In oft skurrilen Umformulierungen erleben die Materialien Wandlungen zur zeichenhaft strengen Skulptur, die in eine von jeglicher ehemaligen Funktion befreite autonome Form münden, weit entfernt von einer neuen romantisierenden Recyclingmode. Die aus unermüdlicher vergleichender Beobachtung zwangsläufig sich ergebende Sammlungstätigkeit führt zu serieller Arbeit, deren Ergebnis raumgreifende Installationen sind.
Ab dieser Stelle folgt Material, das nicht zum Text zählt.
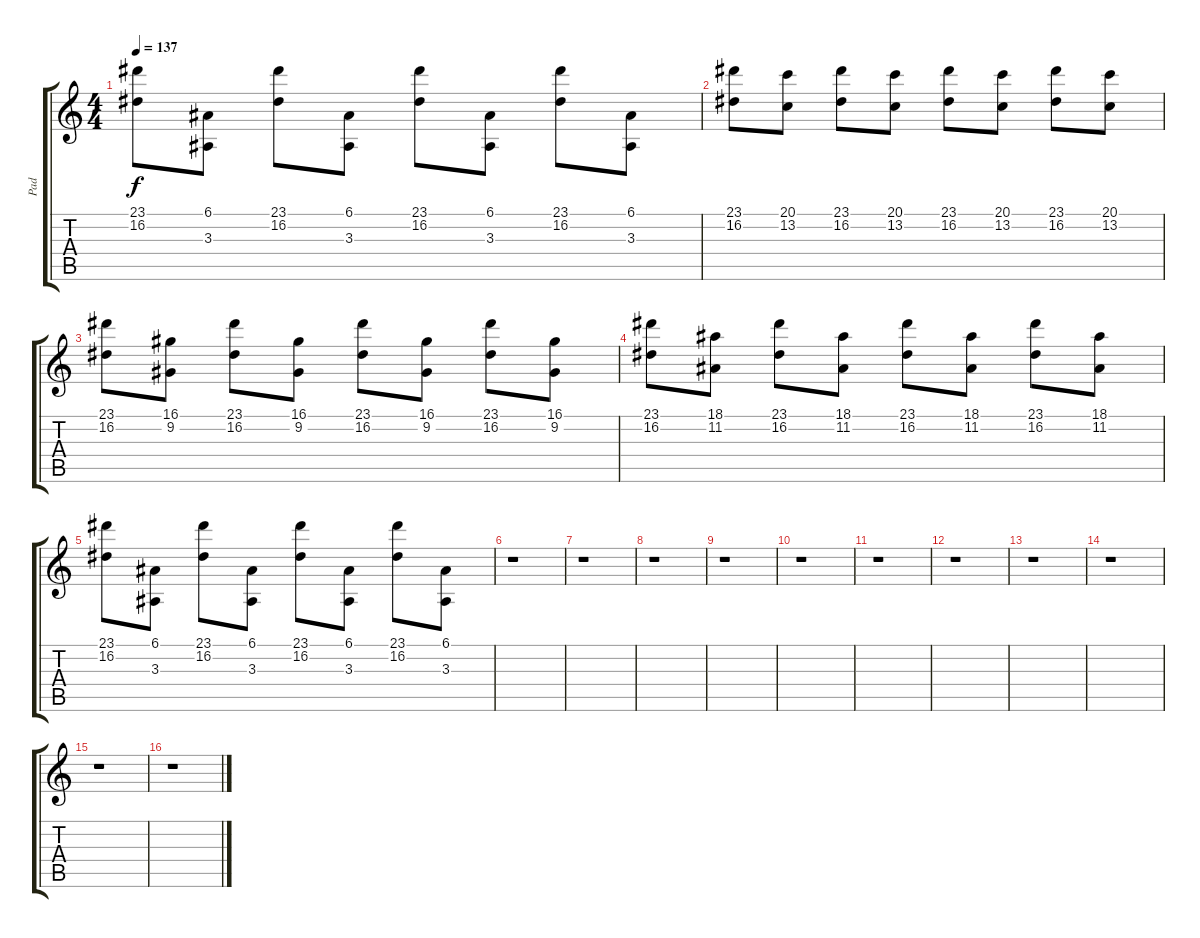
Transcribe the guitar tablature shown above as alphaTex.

\track ("Pad" "Pad") {instrument pad3polysynth}
\staff {score tabs}
\tuning (E4 B3 G3 D3 A2 E2) {hide}
\ts (4 4)
\tempo 137
\clef g2
\ks c
(23.1 16.2).8{dy f} (6.1 3.3).8 (23.1 16.2).8 (6.1 3.3).8 (23.1 16.2).8 (6.1 3.3).8 (23.1 16.2).8 (6.1 3.3).8 |
(23.1 16.2).8{volume 16 instrument stringensemble1} (20.1 13.2).8 (23.1 16.2).8 (20.1 13.2).8 (23.1 16.2).8 (20.1 13.2).8 (23.1 16.2).8 (20.1 13.2).8 |
(23.1 16.2).8 (16.1 9.2).8 (23.1 16.2).8 (16.1 9.2).8 (23.1 16.2).8 (16.1 9.2).8 (23.1 16.2).8 (16.1 9.2).8 |
(23.1 16.2).8 (18.1 11.2).8 (23.1 16.2).8 (18.1 11.2).8 (23.1 16.2).8 (18.1 11.2).8 (23.1 16.2).8 (18.1 11.2).8 |
(23.1 16.2).8 (6.1 3.3).8 (23.1 16.2).8 (6.1 3.3).8 (23.1 16.2).8 (6.1 3.3).8 (23.1 16.2).8 (6.1 3.3).8 |
r.1 |
r.1 |
r.1 |
r.1 |
r.1 |
r.1 |
r.1 |
r.1 |
r.1 |
r.1 |
r.1
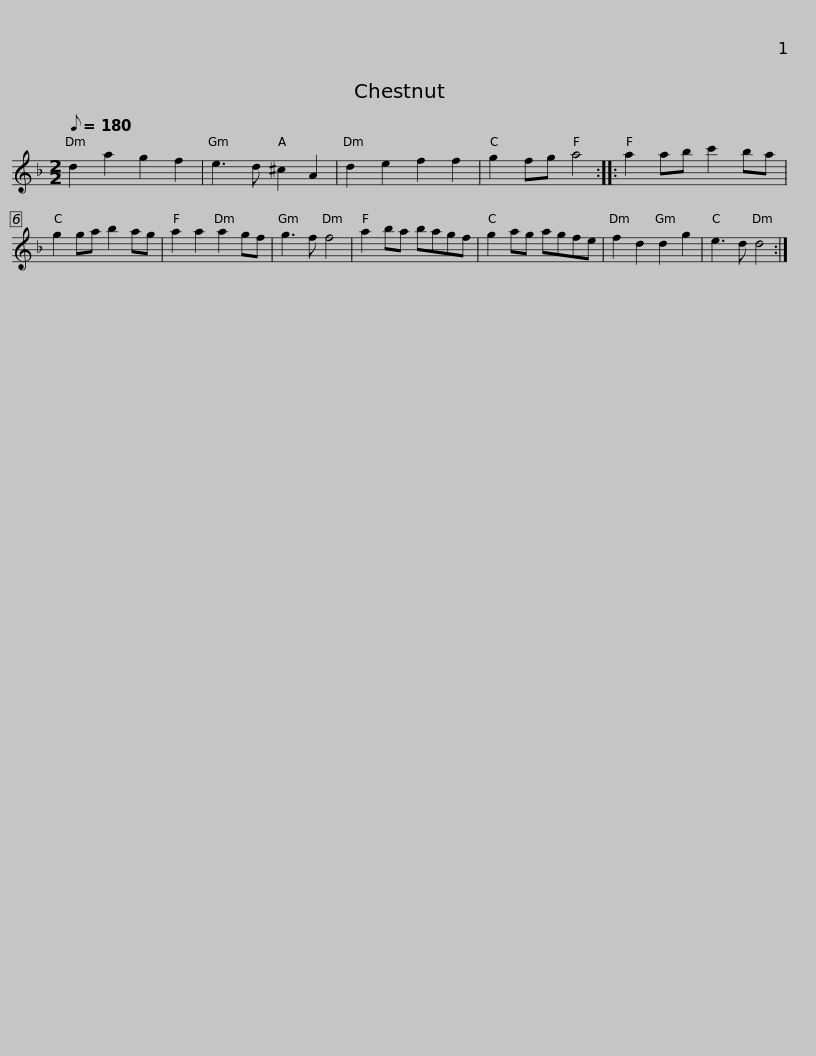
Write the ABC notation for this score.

X:1
L:1/8
Q:1/8=180
M:2/2
I:linebreak $
K:F
V:1 treble
V:1
 d2 a2 g2 f2 | e3 d ^c2 A2 | d2 e2 f2 f2 | g2 fg a4 :: a2 ab c'2 ba | %5
 g2 ga b2 ag | a2 a2 a2 gf |$ g3 f f4 | a2 ba bagf | g2 ag agfe | %10
 f2 d2 d2 g2 | e3 d d4 :| %12
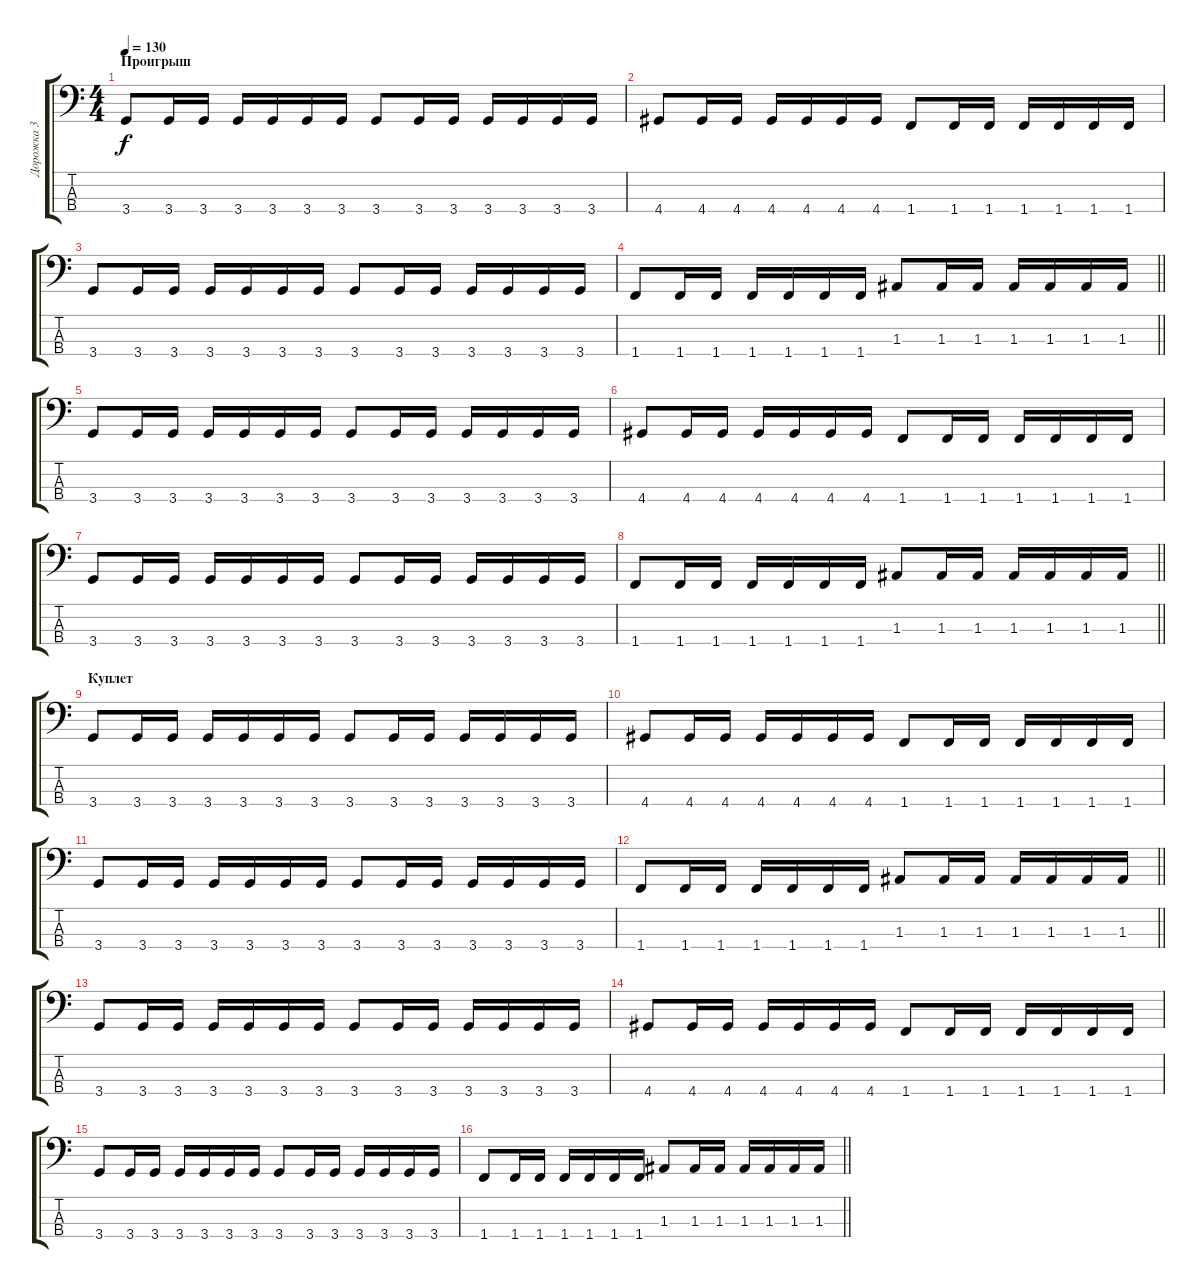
\track ("Дорожка 3" "Дорожка 3") {instrument electricbasspick}
\staff {score tabs}
\tuning (G2 D2 A1 E1) {hide}
\ts (4 4)
\section ("" "Проигрыш")
\tempo 130
\clef f4
\ks c
3.4.8{dy f} 3.4.16 3.4.16 3.4.16 3.4.16 3.4.16 3.4.16 3.4.8 3.4.16 3.4.16 3.4.16 3.4.16 3.4.16 3.4.16 |
4.4.8 4.4.16 4.4.16 4.4.16 4.4.16 4.4.16 4.4.16 1.4.8 1.4.16 1.4.16 1.4.16 1.4.16 1.4.16 1.4.16 |
3.4.8 3.4.16 3.4.16 3.4.16 3.4.16 3.4.16 3.4.16 3.4.8 3.4.16 3.4.16 3.4.16 3.4.16 3.4.16 3.4.16 |
\barLineRight lightlight
1.4.8 1.4.16 1.4.16 1.4.16 1.4.16 1.4.16 1.4.16 1.3.8 1.3.16 1.3.16 1.3.16 1.3.16 1.3.16 1.3.16 |
3.4.8 3.4.16 3.4.16 3.4.16 3.4.16 3.4.16 3.4.16 3.4.8 3.4.16 3.4.16 3.4.16 3.4.16 3.4.16 3.4.16 |
4.4.8 4.4.16 4.4.16 4.4.16 4.4.16 4.4.16 4.4.16 1.4.8 1.4.16 1.4.16 1.4.16 1.4.16 1.4.16 1.4.16 |
3.4.8 3.4.16 3.4.16 3.4.16 3.4.16 3.4.16 3.4.16 3.4.8 3.4.16 3.4.16 3.4.16 3.4.16 3.4.16 3.4.16 |
\barLineRight lightlight
1.4.8 1.4.16 1.4.16 1.4.16 1.4.16 1.4.16 1.4.16 1.3.8 1.3.16 1.3.16 1.3.16 1.3.16 1.3.16 1.3.16 |
\section ("" "Куплет")
3.4.8 3.4.16 3.4.16 3.4.16 3.4.16 3.4.16 3.4.16 3.4.8 3.4.16 3.4.16 3.4.16 3.4.16 3.4.16 3.4.16 |
4.4.8 4.4.16 4.4.16 4.4.16 4.4.16 4.4.16 4.4.16 1.4.8 1.4.16 1.4.16 1.4.16 1.4.16 1.4.16 1.4.16 |
3.4.8 3.4.16 3.4.16 3.4.16 3.4.16 3.4.16 3.4.16 3.4.8 3.4.16 3.4.16 3.4.16 3.4.16 3.4.16 3.4.16 |
\barLineRight lightlight
1.4.8 1.4.16 1.4.16 1.4.16 1.4.16 1.4.16 1.4.16 1.3.8 1.3.16 1.3.16 1.3.16 1.3.16 1.3.16 1.3.16 |
3.4.8 3.4.16 3.4.16 3.4.16 3.4.16 3.4.16 3.4.16 3.4.8 3.4.16 3.4.16 3.4.16 3.4.16 3.4.16 3.4.16 |
4.4.8 4.4.16 4.4.16 4.4.16 4.4.16 4.4.16 4.4.16 1.4.8 1.4.16 1.4.16 1.4.16 1.4.16 1.4.16 1.4.16 |
3.4.8 3.4.16 3.4.16 3.4.16 3.4.16 3.4.16 3.4.16 3.4.8 3.4.16 3.4.16 3.4.16 3.4.16 3.4.16 3.4.16 |
\barLineRight lightlight
1.4.8 1.4.16 1.4.16 1.4.16 1.4.16 1.4.16 1.4.16 1.3.8 1.3.16 1.3.16 1.3.16 1.3.16 1.3.16 1.3.16
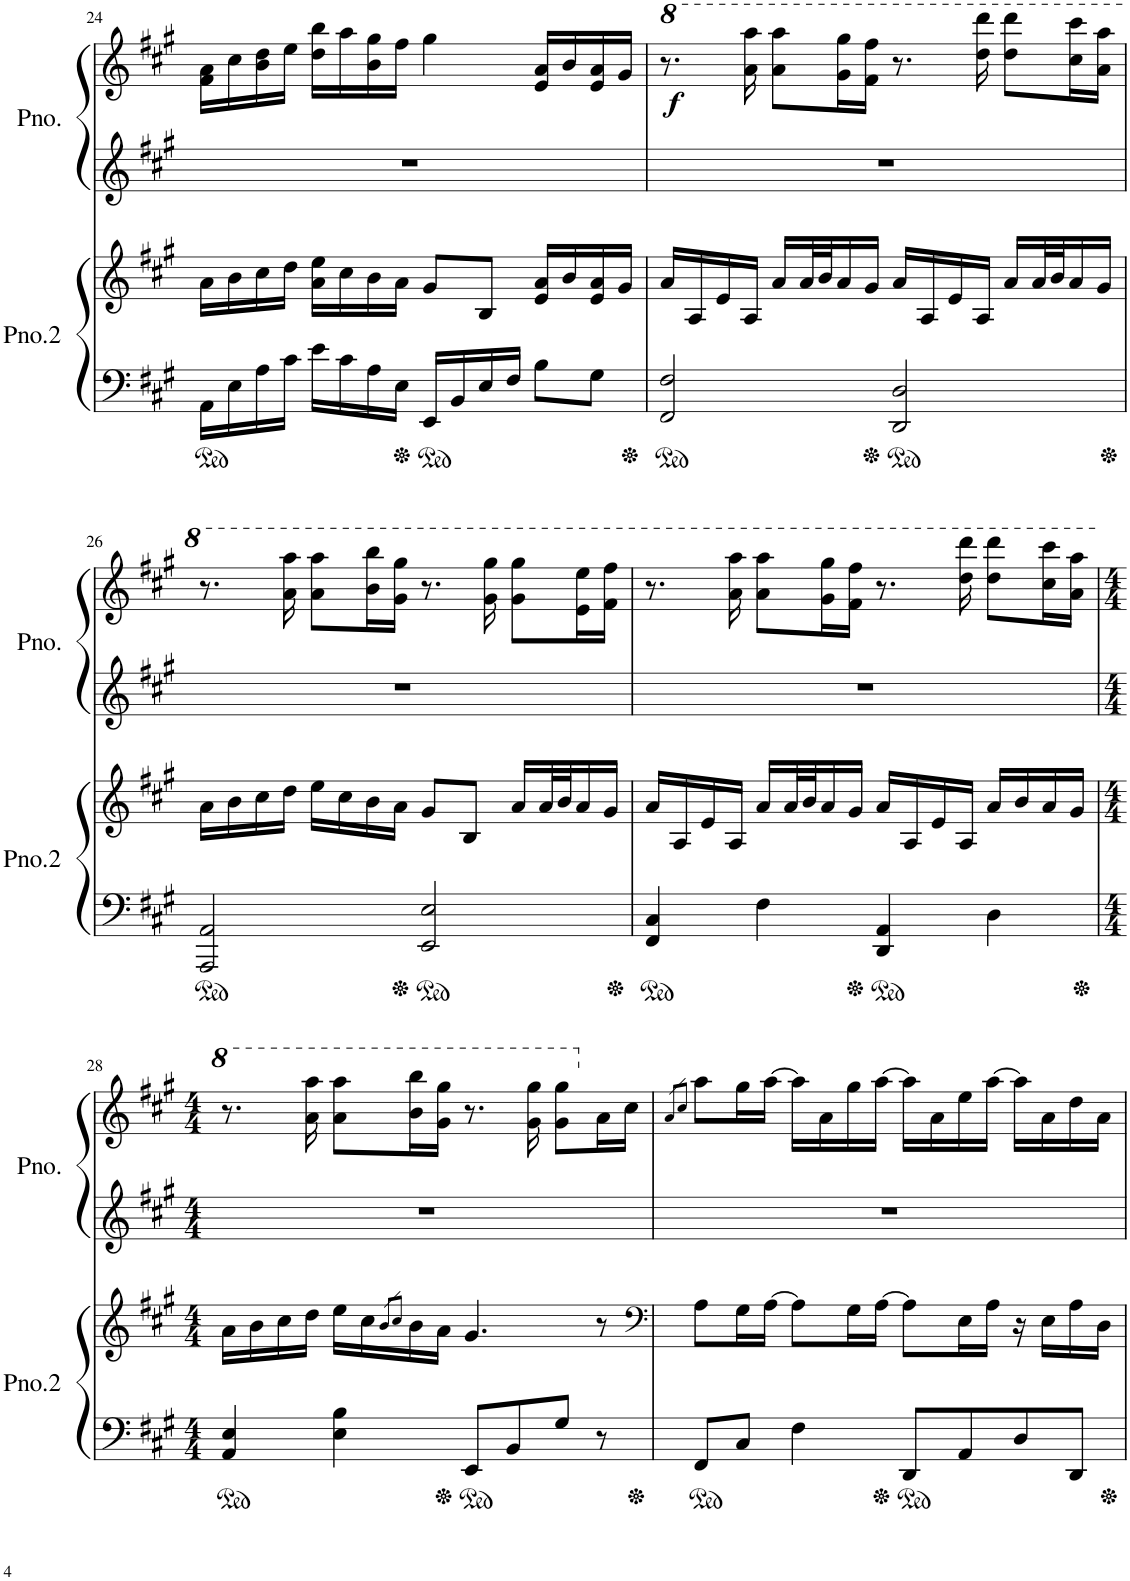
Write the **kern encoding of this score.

**kern	**kern	**kern	**kern	**dynam
*part2	*part2	*part1	*part1	*part1
*staff4	*staff3	*staff2	*staff1	*staff1/2
*I"Piano2	*	*I"Piano	*	*
*I'Pno.2	*	*I'Pno.	*	*
!!LO:PB:g=z
*clefF4	*clefG2	*clefG2	*clefG2	*
*k[f#c#g#]	*k[f#c#g#]	*k[f#c#g#]	*k[f#c#g#]	*
*M4/4	*M4/4	*M4/4	*M4/4	*
=24	=24	=24	=24	=24
16AA\LL	16a\LL	1r	16f#\ 16a\LL	.
16E\	16b\	.	16cc#\	.
16A\	16cc#\	.	16b\ 16dd\	.
16c#\JJ	16dd\JJ	.	16ee\JJ	.
16e\LL	16a\ 16ee\LL	.	16dd\ 16bb\LL	.
16c#\	16cc#\	.	16aa\	.
16A\	16b\	.	16b\ 16gg#\	.
16E\JJ	16a\JJ	.	16ff#\JJ	.
16EE/LL	8g#/L	.	4gg#\	.
16BB/	.	.	.	.
16E/	8B/J	.	.	.
16F#/JJ	.	.	.	.
8B\L	16e/ 16a/LL	.	16e/ 16a/LL	.
.	16b/	.	16b/	.
8G#\J	16e/ 16a/	.	16e/ 16a/	.
.	16g#/JJ	.	16g#/JJ	.
=25	=25	=25	=25	=25
*	*	*	*8va	*
!	!	!	!	!LO:DY:b
2FF#/ 2F#/	16a/LL	1r	8.r	f
.	16A/	.	.	.
.	16e/	.	.	.
.	16A/JJ	.	16aa\ 16aaa\	.
.	16a/LL	.	8aa\ 8aaa\L	.
.	32a/L	.	.	.
.	32b/J	.	.	.
.	16a/	.	16gg#\ 16ggg#\L	.
.	16g#/JJ	.	16ff#\ 16fff#\JJ	.
2DD/ 2D/	16a/LL	.	8.r	.
.	16A/	.	.	.
.	16e/	.	.	.
.	16A/JJ	.	16ddd\ 16dddd\	.
.	16a/LL	.	8ddd\ 8dddd\L	.
.	32a/L	.	.	.
.	32b/J	.	.	.
.	16a/	.	16ccc#\ 16cccc#\L	.
.	16g#/JJ	.	16aa\ 16aaa\JJ	.
!!LO:LB:g=z
=26	=26	=26	=26	=26
2AAA/ 2AA/	16a\LL	1r	8.r	.
.	16b\	.	.	.
.	16cc#\	.	.	.
.	16dd\JJ	.	16aa\ 16aaa\	.
.	16ee\LL	.	8aa\ 8aaa\L	.
.	16cc#\	.	.	.
.	16b\	.	16bb\ 16bbb\L	.
.	16a\JJ	.	16gg#\ 16ggg#\JJ	.
2EE/ 2E/	8g#/L	.	8.r	.
.	8B/J	.	.	.
.	.	.	16gg#\ 16ggg#\	.
.	16a/LL	.	8gg#\ 8ggg#\L	.
.	32a/L	.	.	.
.	32b/J	.	.	.
.	16a/	.	16ee\ 16eee\L	.
.	16g#/JJ	.	16ff#\ 16fff#\JJ	.
=27	=27	=27	=27	=27
4FF#/ 4C#/	16a/LL	1r	8.r	.
.	16A/	.	.	.
.	16e/	.	.	.
.	16A/JJ	.	16aa\ 16aaa\	.
4F#\	16a/LL	.	8aa\ 8aaa\L	.
.	32a/L	.	.	.
.	32b/J	.	.	.
.	16a/	.	16gg#\ 16ggg#\L	.
.	16g#/JJ	.	16ff#\ 16fff#\JJ	.
4DD/ 4AA/	16a/LL	.	8.r	.
.	16A/	.	.	.
.	16e/	.	.	.
.	16A/JJ	.	16ddd\ 16dddd\	.
4D\	16a/LL	.	8ddd\ 8dddd\L	.
.	16b/	.	.	.
.	16a/	.	16ccc#\ 16cccc#\L	.
.	16g#/JJ	.	16aa\ 16aaa\JJ	.
!!LO:LB:g=z
=28	=28	=28	=28	=28
*M4/4	*M4/4	*M4/4	*M4/4	*
4AA/ 4E/	16a\LL	1r	8.r	.
.	16b\	.	.	.
.	16cc#\	.	.	.
.	16dd\JJ	.	16aa\ 16aaa\	.
4E\ 4B\	16ee\LL	.	8aa\ 8aaa\L	.
.	16cc#\	.	.	.
.	8qb/L	.	.	.
.	8qcc#/J	.	.	.
.	16b\	.	16bb\ 16bbb\L	.
.	16a\JJ	.	16gg#\ 16ggg#\JJ	.
8EE/L	4.g#/	.	8.r	.
8BB/	.	.	.	.
.	.	.	16gg#\ 16ggg#\	.
8G#/J	.	.	8gg#\ 8ggg#\L	.
*	*	*	*X8va	*
8r	8r	.	16a\L	.
.	.	.	16cc#\JJ	.
=29	=29	=29	=29	=29
*	*clefF4	*	*	*
.	.	.	8qa/L	.
.	.	.	8qcc#/J	.
8FF#/L	8A\L	1r	8aa\L	.
8C#/J	16G#\L	.	16gg#\L	.
.	[16A\JJ	.	[16aa\JJ	.
4F#\	8A\L]	.	16aa\LL]	.
.	.	.	16a\	.
.	16G#\L	.	16gg#\	.
.	[16A\JJ	.	[16aa\JJ	.
8DD/L	8A\L]	.	16aa\LL]	.
.	.	.	16a\	.
8AA/	16E\L	.	16ee\	.
.	16A\JJ	.	[16aa\JJ	.
8D/	16r	.	16aa\LL]	.
.	16E\LL	.	16a\	.
8DD/J	16A\	.	16dd\	.
.	16D\JJ	.	16a\JJ	.
=	=	=	=	=
*-	*-	*-	*-	*-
Begleitet wird plastisches, objekthaftes Arbeiten immer durch Zeichnungen, die der Klärung von Form- und Funktionszusammenhängen dienen, die aber auch immer eine eigenständige Qualität bewahren, deren Wesen die handschriftähnliche Dynamik von Linie und Form ist. Die Annäherung dieser doch so unterschiedlichen bildnerischen Mittel, der der Fläche verhafteten Mal- und Zeichenaktion und die der dreidimensionalen, raumgreifenden Skulpturen ist auffällig, bekommen doch große monumentale Objekte oft den Charakter einer Raumzeichnung, indem sie die Geste einer Signatur beanspruchen.
Dieser weite Bogen, der vom objet trouvé ausgeht und in streng komponierter, abstrakter Form, in dynamischer Zeichengeste oder großformatiger Malerei und in der Assemblage von Alltagsgegenständen endet, kennzeichnet das Werk von Rainer Selg.
Donnerstag, 1. Dezember, 19 Uhr, Rathaus Walldorf. Die Ausstellung läuft bis 20. Januar 2017.